Happy allergy season! Despite the itchy eyes and occasional sinus headache, I am so relieved it’s spring. This past winter in the mid-Atlantic felt meteorologically cruel. I’m looking forward to late sunsets and time spent outdoors with friends (armed with zyrtec, of course).
Come see me at Proxima Arcanum!
I’ll be reading at Proxima Arcanum on the evening of April 16th. This is a super fun queer/trans reading series at the Current Space in Baltimore. It’s outdoors, there are always cool vendors, and the cocktail menu is killer. Hope to see you there!
Amplitudes longlisted for the Otherwise Award
Amplitudes: Stories of Queer & Trans Futurity made the long list for the Otherwise Award (formerly known as the Tiptree Award). I continue to be awed by how well this anthology has been received. The past year has been such a ride, y’all.
A Locus Awards reminder
Have you voted for the Locus Awards? The deadline is April 1st, the process is super quick, and you can vote whether or not you’re subscribed to Locus Magazine. My novella Redundancies & Potentials is on the ballot, as are two (two!!) anthologies I’m a part of: Amplitudes and The Best Weird Fiction of the Year, Vol. 1.
May I recommend …
watching/listening to MUNA’s appearance on the straight diva podcast? MUNA is one of my favorite bands (and its members are the hosts of Gayotic, one of my favorite podcasts). To keep it real with you, this group does not often interview “well” by traditional metrics. They talk over each other. Digressions turn into unrelated anecdotes which spawn yet more digressions. There is so much ADHD (and so little media training) in the room. They are, in fact, gay and chaotic.
But all of this charms me immensely, because the rough edges make it clear that these are best friends and longtime collaborators shooting the shit, chatting about artmaking. The conversations I have with my friends sound and feel a lot like this. And sometimes, something profound emerges.
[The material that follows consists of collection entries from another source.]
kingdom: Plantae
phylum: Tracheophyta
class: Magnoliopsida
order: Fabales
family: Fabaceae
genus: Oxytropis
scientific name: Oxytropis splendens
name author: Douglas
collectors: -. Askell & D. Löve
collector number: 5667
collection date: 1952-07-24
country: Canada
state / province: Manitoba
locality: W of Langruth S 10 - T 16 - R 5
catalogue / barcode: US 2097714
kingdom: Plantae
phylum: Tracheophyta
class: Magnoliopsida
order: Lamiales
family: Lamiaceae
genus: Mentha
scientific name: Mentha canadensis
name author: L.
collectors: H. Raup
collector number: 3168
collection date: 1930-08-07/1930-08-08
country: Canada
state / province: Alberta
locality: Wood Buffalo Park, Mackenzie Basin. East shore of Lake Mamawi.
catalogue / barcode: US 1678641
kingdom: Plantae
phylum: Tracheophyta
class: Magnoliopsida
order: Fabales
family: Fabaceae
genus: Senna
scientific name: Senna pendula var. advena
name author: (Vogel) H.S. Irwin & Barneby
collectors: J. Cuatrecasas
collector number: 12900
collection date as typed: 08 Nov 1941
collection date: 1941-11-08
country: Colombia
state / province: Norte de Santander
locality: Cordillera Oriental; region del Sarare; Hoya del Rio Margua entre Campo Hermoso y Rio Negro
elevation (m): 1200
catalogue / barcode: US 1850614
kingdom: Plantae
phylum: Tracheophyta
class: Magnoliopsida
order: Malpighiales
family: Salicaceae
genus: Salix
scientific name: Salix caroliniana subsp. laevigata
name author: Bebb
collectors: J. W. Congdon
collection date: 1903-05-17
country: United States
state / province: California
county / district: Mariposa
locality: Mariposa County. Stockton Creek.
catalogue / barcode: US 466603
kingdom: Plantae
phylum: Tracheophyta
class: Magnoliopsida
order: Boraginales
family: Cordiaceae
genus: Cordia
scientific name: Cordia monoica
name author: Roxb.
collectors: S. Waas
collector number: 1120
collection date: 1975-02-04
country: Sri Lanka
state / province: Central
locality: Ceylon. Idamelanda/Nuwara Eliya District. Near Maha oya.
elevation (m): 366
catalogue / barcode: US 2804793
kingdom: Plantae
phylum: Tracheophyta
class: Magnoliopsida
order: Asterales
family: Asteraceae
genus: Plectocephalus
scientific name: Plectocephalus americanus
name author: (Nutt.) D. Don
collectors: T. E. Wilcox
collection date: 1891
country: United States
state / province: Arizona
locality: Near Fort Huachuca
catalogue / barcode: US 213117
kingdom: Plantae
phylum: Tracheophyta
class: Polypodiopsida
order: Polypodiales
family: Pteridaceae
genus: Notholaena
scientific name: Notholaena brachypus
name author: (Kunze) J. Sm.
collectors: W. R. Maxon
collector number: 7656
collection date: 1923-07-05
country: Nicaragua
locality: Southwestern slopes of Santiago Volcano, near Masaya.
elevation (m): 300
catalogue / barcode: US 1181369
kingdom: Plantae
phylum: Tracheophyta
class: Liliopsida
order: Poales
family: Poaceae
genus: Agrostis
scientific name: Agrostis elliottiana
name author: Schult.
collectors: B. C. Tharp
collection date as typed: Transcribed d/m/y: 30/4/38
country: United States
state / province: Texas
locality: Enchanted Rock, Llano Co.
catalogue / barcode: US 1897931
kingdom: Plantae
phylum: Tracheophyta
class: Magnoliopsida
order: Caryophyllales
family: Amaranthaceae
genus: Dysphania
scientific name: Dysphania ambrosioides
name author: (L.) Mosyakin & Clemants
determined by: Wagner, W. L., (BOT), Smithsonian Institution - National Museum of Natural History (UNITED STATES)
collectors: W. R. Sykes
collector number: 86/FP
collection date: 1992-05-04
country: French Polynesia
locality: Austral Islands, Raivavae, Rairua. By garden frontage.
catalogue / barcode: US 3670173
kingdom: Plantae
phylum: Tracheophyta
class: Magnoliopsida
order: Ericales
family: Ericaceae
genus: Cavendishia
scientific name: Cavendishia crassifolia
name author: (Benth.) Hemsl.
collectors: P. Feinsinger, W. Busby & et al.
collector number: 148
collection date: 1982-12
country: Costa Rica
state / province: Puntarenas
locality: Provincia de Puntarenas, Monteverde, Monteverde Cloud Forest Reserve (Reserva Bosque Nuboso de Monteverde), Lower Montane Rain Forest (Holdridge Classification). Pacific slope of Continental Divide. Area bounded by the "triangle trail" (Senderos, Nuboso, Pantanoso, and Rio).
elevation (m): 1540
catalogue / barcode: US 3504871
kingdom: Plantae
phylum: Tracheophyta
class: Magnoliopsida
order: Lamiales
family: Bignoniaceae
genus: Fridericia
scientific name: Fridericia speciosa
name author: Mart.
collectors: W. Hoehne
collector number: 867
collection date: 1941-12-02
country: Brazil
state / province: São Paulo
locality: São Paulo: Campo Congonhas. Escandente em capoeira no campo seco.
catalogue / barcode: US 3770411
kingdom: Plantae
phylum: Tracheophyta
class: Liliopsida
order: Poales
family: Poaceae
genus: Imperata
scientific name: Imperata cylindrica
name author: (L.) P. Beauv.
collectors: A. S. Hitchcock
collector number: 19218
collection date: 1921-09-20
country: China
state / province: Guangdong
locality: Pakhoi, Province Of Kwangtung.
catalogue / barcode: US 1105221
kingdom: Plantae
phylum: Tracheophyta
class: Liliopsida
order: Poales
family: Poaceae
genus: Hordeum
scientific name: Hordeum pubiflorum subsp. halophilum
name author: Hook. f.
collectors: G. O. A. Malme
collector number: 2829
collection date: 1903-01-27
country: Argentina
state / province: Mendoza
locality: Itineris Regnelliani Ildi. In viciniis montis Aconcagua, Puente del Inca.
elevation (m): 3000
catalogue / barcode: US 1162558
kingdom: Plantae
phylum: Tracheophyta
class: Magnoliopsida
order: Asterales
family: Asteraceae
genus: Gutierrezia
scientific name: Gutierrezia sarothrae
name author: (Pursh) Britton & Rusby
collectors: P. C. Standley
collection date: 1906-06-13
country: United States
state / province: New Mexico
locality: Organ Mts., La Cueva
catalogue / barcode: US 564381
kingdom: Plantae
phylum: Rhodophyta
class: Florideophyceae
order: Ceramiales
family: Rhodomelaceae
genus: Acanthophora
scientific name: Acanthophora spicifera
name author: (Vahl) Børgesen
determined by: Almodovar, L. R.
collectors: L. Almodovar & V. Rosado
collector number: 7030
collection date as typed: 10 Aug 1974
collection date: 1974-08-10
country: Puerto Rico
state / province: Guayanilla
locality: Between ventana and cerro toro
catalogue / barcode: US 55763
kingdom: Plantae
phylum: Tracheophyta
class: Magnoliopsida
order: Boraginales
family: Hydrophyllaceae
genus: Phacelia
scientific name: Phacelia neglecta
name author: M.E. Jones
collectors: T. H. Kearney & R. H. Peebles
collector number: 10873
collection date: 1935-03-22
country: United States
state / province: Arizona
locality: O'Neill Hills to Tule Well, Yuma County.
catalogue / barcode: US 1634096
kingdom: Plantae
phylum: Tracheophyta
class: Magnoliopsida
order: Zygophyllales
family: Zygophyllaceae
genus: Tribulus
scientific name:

Around the 8 minute mark (timestamped link here), Naomi says something that felt like getting kicked in the chest:
Katie is a very prolific songwriter and has a lot of songs, and we call some of them “fake songs” … Maybe you’ve been trying to write a song that speaks to some topic or uses some metaphor for like years and years, and you finally … The real song is when you’ve finally written all the fake songs … and you get to the real one at the end.
I have never had a unique experience, huh? We’re all—all of us artists—going through the same struggle. Repetitively gnawing on concepts and motifs, trying to get at the true thing underneath.
reading Blair Braverman’s new essay in the New York Times Magazine (gift link)? Like many, I became a fan of Blair’s storytelling on twitter, and from there read her memoir (Welcome to the Goddamn Ice Cube, 2016) and, eventually, her novel (Small Game, 2023). And, like many, it was through Blair’s words that I became interested in mushing.
After nearly a decade of following Blair’s adventures with her dogs—and yes, forming intense parasocial attachments to a gang of Alaskan huskies—this longread was such a bittersweet sendoff. I can’t fucking wait to see what she does next.